In East Hampton, waiting is part of the routine. You wait for approvals, inspections, and a call back. Builders grumble about delays, brokers tell their clients to brace themselves, and homeowners learn—sometimes painfully—that nothing moves fast in the town’s building office.
But occasionally, things did move along.
Prosecutors say that wasn’t by chance. It had a price.
Photo: www.ehamptonny.gov
Grand Jury Indicts Two Former EH Town Employees
A Suffolk County grand jury indicted two former town employees—Evelyn Calderon, an office assistant with years on the job, and Ryan Benitez, a building inspector—accusing them of taking cash to quietly fast-track some projects. Between mid-2024 and early 2025, the arrangement was straightforward: pay, and your application jumped ahead.
The department’s system was already strained. Applications should have been processed in order—a slow but steady procession through growing queues. Investigators say that when money changed hands, this order vanished. Files got pulled forward. Inspections were scheduled more quickly. Permits that might normally take months appeared in days.
The Alleged Cash Grab Flow
The indictment lays out a pattern: cash went to Calderon, part of it passed along promptly to Benitez, and then the approval process kicked into gear. Five cases involve various contractors and payments between $1,500 and $6,000.
Both were arraigned on Thursday on felony bribery and misdemeanor misconduct charges and released while awaiting further court hearings.
If the transactions sound cold and businesslike, the context was anything but.
Building Department Gridlock
For over a year, the department was unraveling. Staff departures piled up, leadership thinned. New regulations and software were added, but the office already struggled to keep up. The result was a kind of administrative gridlock felt by anyone trying to build, sell, or renovate in town.
Calls flooded in by the hundreds daily. Hours were cut just to handle the volume. Projects stalled, and frustration grew.
Who You Knew and What You Could Pay
In that environment, rumors took root. Quietly, unofficially, but persistently. Whispers about certain jobs moving faster. About who you knew. About what you could pay.
Those concerns reached town leaders in 2024 when then-Chief Building Inspector Joe Palermo raised alarms, sparking a district attorney investigation. After that, the inquiry stayed mostly under wraps even as the department continued to lose staff and struggle.
By spring, when Calderon was suspended and later unpaid, the department was deep in transition. Palermo was gone. Inspectors resigned or were pushed out. New hires arrived, plan reviews moved outside, policies changed, and were reconsidered as officials tried to wrest control of a spiraling system.
The turmoil wasn’t limited to the office. It spilled over into local politics, where the department became a campaign issue and a symbol of broader dysfunction.
Now, with criminal charges filed, the story has shifted.
The question is no longer just why the line didn’t move.

> **WRITTEN TASK**
Reproduce, word for word, the part of the East Hampton building department article above from "In East Hampton, waiting" to "did move along.".

> **EXTRACTED INFORMATION**
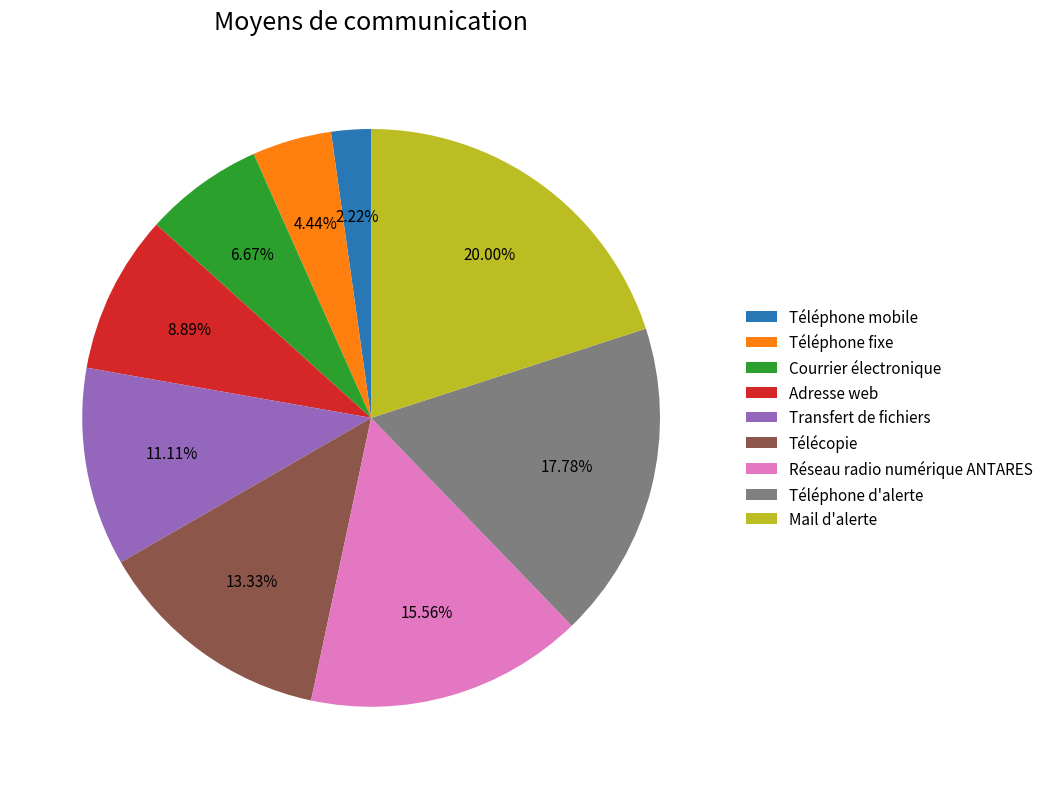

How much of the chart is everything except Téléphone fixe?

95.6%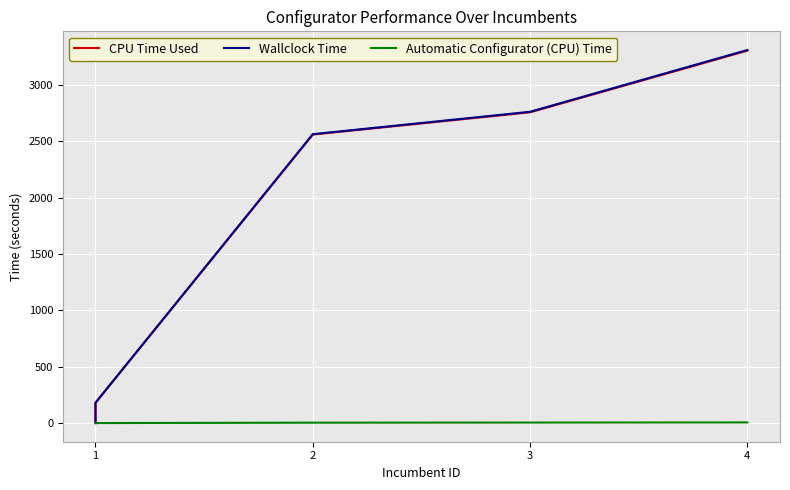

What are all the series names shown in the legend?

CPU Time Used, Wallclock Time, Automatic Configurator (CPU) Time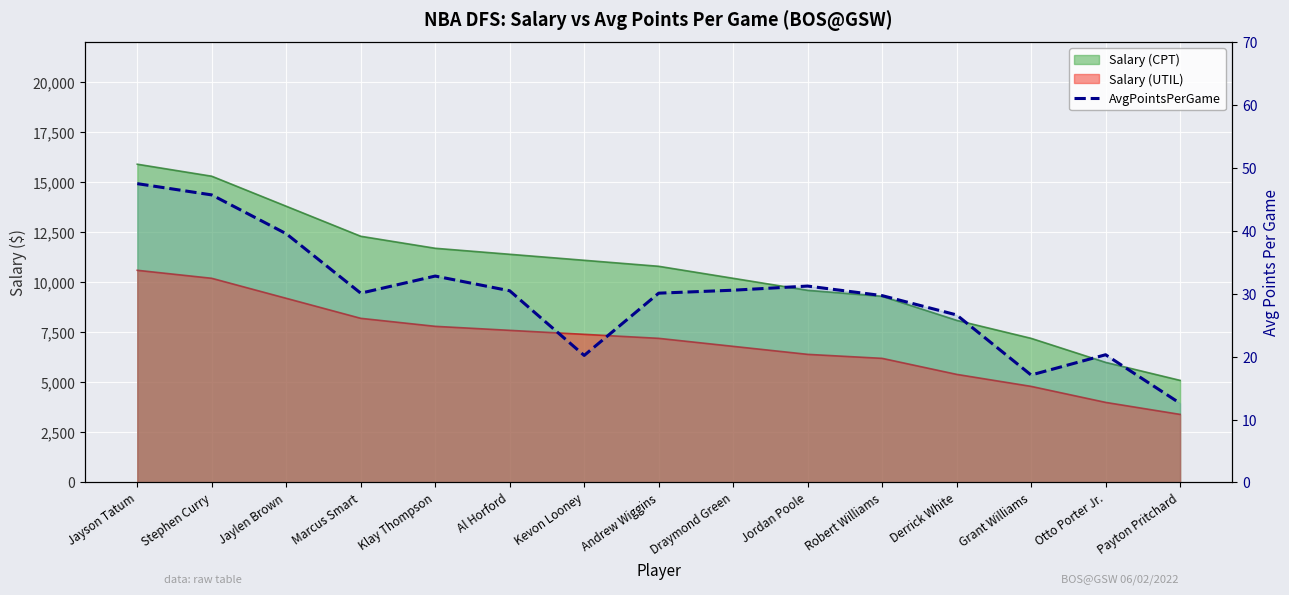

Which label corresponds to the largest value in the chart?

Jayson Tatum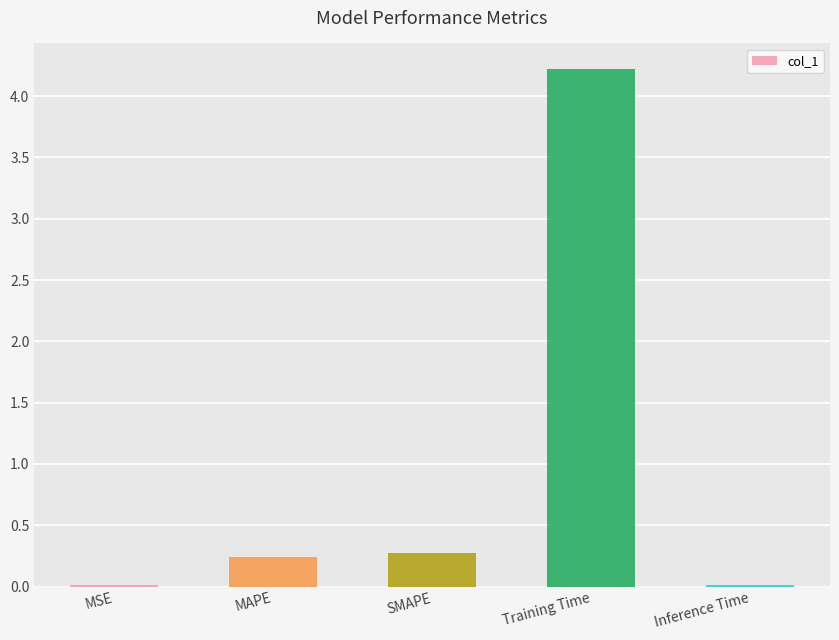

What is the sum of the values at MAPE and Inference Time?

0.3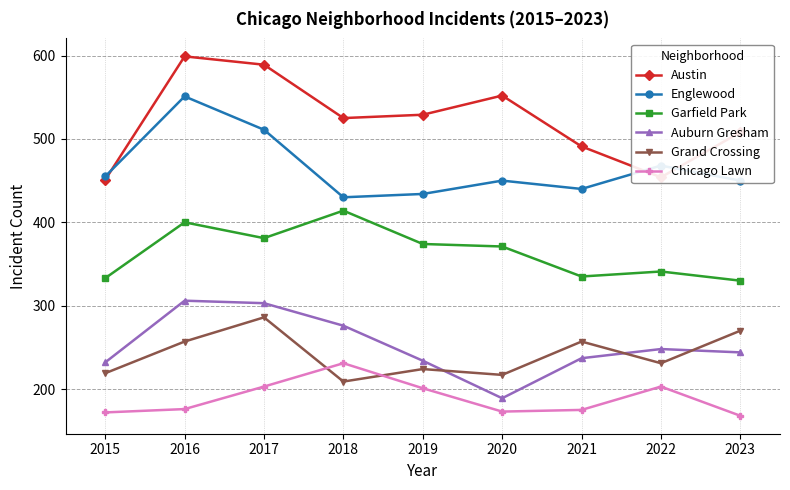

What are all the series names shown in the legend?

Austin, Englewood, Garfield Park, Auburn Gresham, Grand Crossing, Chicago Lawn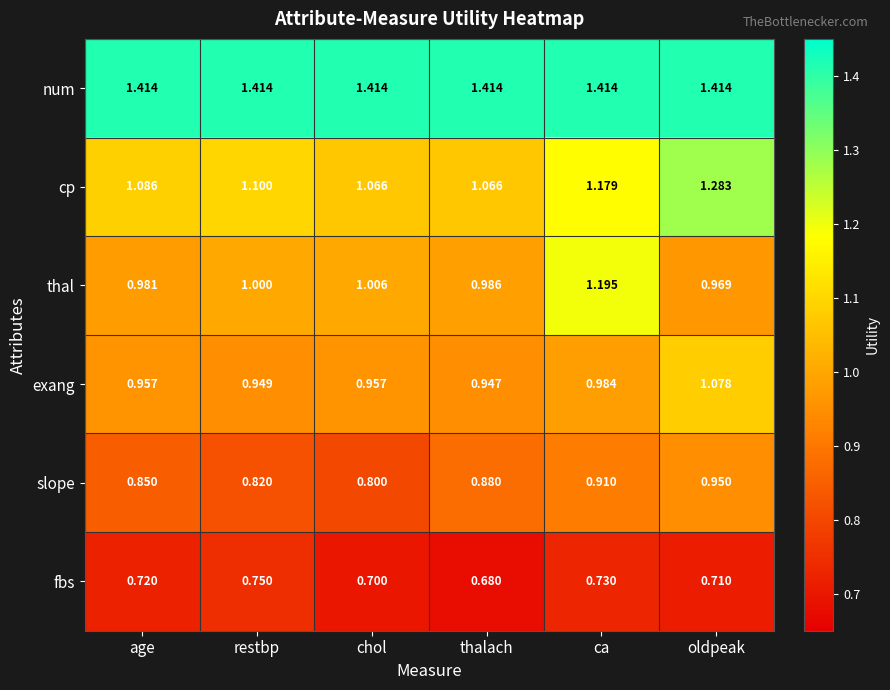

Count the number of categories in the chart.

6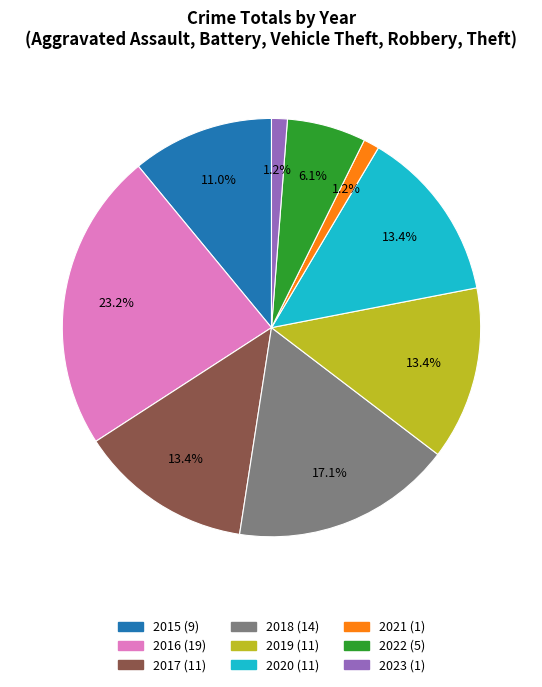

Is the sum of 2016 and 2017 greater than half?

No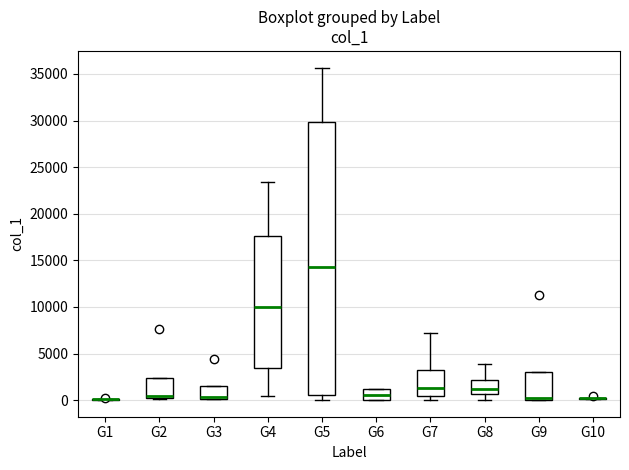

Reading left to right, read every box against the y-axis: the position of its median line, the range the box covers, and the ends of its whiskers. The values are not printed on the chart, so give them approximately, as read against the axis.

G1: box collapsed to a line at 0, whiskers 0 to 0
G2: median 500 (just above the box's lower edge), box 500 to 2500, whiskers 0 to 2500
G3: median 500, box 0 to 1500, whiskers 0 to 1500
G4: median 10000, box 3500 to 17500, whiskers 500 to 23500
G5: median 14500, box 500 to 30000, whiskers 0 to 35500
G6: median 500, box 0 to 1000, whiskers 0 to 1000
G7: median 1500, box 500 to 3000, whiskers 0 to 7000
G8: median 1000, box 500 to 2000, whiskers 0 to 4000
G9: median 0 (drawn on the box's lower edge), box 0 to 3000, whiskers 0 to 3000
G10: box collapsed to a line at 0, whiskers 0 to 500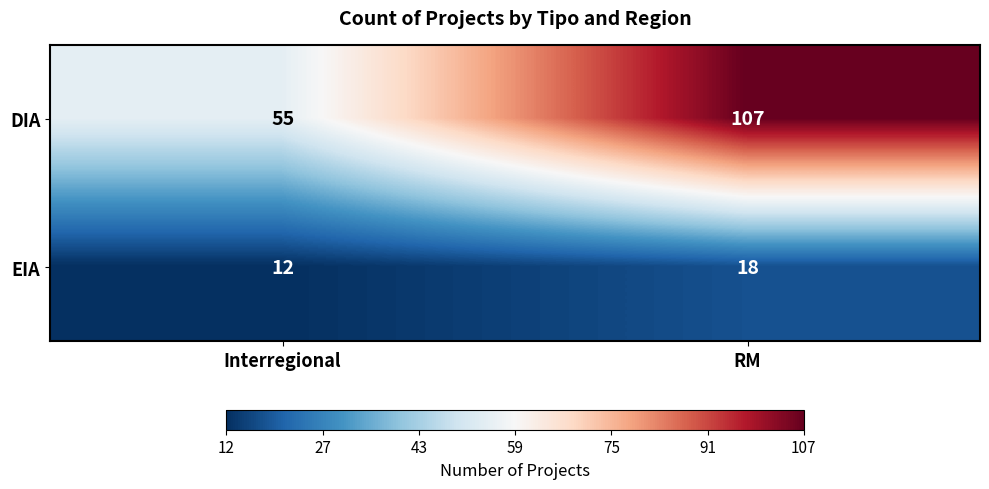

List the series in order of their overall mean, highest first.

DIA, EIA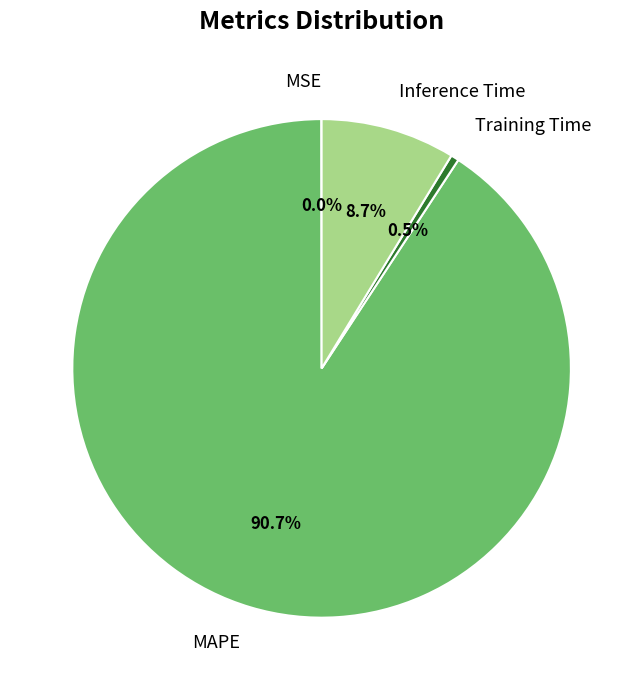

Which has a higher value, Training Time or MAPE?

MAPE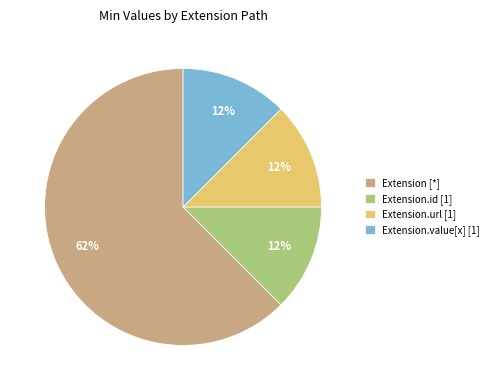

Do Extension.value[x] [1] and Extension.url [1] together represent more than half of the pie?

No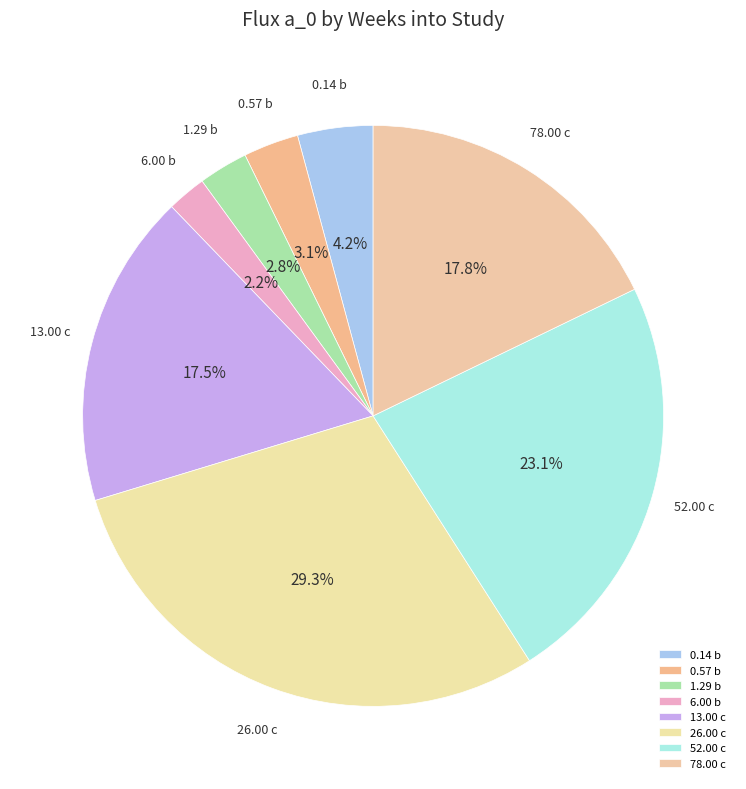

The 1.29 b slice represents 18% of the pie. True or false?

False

> **WRITTEN REPLY**
In East Hampton, waiting is part of the routine. You wait for approvals, inspections, and a call back. Builders grumble about delays, brokers tell their clients to brace themselves, and homeowners learn—sometimes painfully—that nothing moves fast in the town’s building office.
But occasionally, things did move along.